[Dataset entries]
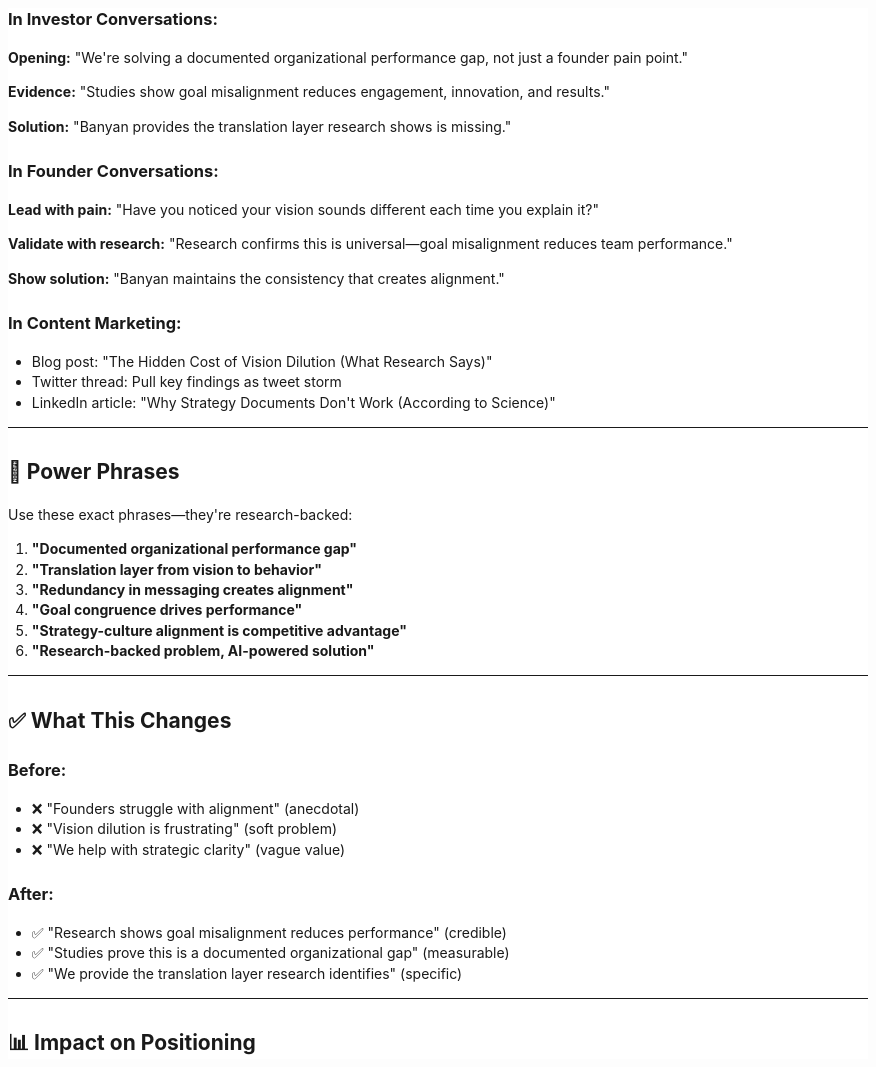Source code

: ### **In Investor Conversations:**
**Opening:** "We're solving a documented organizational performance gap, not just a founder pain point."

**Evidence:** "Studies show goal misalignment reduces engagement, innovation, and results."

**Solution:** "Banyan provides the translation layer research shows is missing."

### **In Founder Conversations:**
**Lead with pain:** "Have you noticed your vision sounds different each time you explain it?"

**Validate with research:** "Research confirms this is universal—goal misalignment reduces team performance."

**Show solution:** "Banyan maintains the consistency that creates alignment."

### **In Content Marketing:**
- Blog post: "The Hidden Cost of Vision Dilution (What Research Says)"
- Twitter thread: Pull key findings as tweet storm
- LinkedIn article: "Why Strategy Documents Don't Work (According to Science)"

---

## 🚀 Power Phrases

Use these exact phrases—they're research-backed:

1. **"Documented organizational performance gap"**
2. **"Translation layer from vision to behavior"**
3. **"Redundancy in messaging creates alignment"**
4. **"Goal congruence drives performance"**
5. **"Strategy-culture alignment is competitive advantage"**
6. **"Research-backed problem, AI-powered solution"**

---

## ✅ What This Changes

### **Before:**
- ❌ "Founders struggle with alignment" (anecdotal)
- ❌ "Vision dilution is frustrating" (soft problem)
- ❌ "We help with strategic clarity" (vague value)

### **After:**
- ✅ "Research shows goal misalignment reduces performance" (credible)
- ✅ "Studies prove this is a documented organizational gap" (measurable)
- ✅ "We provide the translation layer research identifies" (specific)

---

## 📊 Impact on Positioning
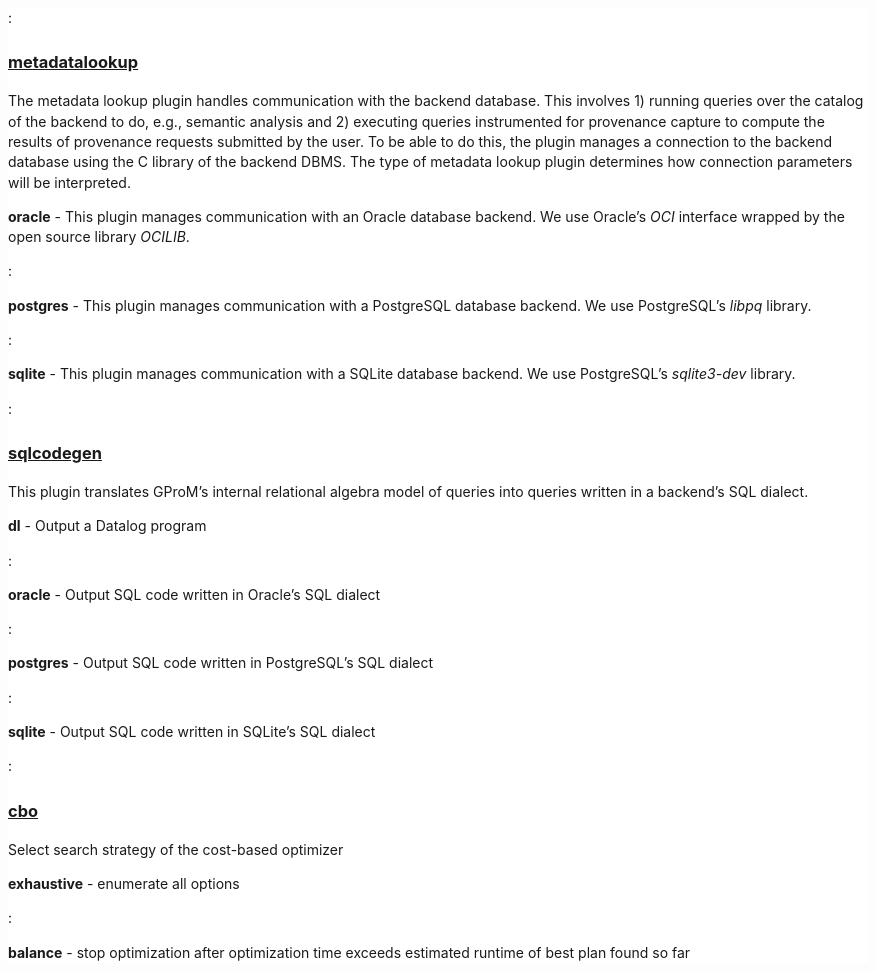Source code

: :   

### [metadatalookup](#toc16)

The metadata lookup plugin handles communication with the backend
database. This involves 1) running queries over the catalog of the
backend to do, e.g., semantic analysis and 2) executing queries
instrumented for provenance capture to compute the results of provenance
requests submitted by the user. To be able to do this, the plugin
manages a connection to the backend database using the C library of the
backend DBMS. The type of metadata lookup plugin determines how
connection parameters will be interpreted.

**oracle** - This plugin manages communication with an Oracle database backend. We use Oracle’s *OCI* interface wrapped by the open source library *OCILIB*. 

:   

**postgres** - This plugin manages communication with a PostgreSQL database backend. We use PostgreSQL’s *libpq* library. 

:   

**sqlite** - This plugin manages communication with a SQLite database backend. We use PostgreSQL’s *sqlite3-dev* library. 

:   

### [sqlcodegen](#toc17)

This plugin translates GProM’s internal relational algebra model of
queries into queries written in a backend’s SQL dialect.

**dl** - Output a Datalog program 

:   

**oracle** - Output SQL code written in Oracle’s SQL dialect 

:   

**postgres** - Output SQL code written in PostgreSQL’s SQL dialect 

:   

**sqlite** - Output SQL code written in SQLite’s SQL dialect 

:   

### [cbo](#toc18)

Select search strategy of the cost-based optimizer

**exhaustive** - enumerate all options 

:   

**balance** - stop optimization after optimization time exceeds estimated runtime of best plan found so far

_Exercise_
Identify the lines in the entries above that contain "What", then copy them out.

_Exercise solution_
- Blog post: "The Hidden Cost of Vision Dilution (What Research Says)"
## ✅ What This Changes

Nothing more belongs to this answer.